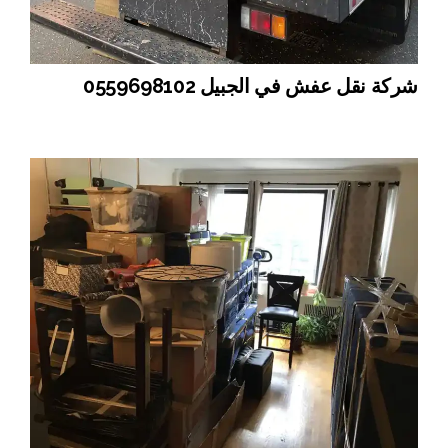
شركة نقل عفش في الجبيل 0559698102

▬▬▬▬▬▬

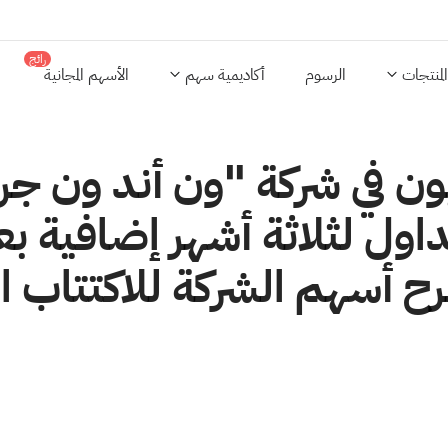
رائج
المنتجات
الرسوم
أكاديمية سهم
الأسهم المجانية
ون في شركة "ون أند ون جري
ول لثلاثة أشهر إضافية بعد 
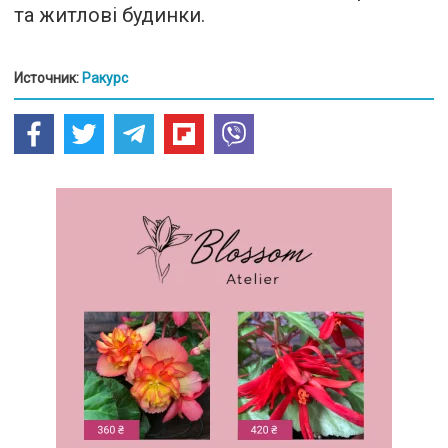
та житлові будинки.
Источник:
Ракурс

▬▬▬▬▬▬

*Work instructions*
Lines from the records above that hold "شركة" are the ones to list.

*Exercise solution*
شركة نقل عفش في الجبيل 0559698102
ون في شركة "ون أند ون جري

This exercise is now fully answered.